PROMPT: Pick out every line in the entries below that contains the string "TIMOCOM", matching its case exactly.

RECORDED INFORMATION:
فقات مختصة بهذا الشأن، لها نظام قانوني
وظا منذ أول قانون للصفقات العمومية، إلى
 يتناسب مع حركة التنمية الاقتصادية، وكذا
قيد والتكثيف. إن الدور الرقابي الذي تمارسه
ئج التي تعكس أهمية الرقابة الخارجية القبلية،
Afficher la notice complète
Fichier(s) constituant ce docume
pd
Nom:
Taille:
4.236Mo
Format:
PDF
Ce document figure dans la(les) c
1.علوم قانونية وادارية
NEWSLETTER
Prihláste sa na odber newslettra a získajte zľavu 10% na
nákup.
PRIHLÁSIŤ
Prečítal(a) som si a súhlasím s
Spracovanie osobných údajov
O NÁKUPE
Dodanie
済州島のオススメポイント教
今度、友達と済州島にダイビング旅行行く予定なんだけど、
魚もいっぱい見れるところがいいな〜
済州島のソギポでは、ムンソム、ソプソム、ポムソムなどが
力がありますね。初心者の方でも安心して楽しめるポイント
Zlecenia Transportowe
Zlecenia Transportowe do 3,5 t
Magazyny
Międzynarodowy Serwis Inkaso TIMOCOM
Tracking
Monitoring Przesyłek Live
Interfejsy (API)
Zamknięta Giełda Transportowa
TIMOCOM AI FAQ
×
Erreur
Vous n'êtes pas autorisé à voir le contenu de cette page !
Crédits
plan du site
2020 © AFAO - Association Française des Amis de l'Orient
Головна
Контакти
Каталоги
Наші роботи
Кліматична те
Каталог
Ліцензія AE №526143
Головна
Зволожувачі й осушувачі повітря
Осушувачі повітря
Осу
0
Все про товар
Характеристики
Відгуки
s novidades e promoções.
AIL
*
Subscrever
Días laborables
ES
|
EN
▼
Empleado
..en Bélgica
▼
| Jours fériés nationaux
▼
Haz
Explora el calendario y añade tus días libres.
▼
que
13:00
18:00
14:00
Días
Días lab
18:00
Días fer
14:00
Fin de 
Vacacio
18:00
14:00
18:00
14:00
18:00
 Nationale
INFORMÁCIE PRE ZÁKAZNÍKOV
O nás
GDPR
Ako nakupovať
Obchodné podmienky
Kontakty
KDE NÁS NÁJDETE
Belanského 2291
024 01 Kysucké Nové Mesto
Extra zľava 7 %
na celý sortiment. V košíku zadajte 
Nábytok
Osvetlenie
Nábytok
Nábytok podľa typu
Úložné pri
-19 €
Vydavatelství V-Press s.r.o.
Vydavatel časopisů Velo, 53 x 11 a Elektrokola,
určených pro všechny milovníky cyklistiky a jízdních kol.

SOLUTION TO THIS EXERCISE:
Międzynarodowy Serwis Inkaso TIMOCOM
TIMOCOM AI FAQ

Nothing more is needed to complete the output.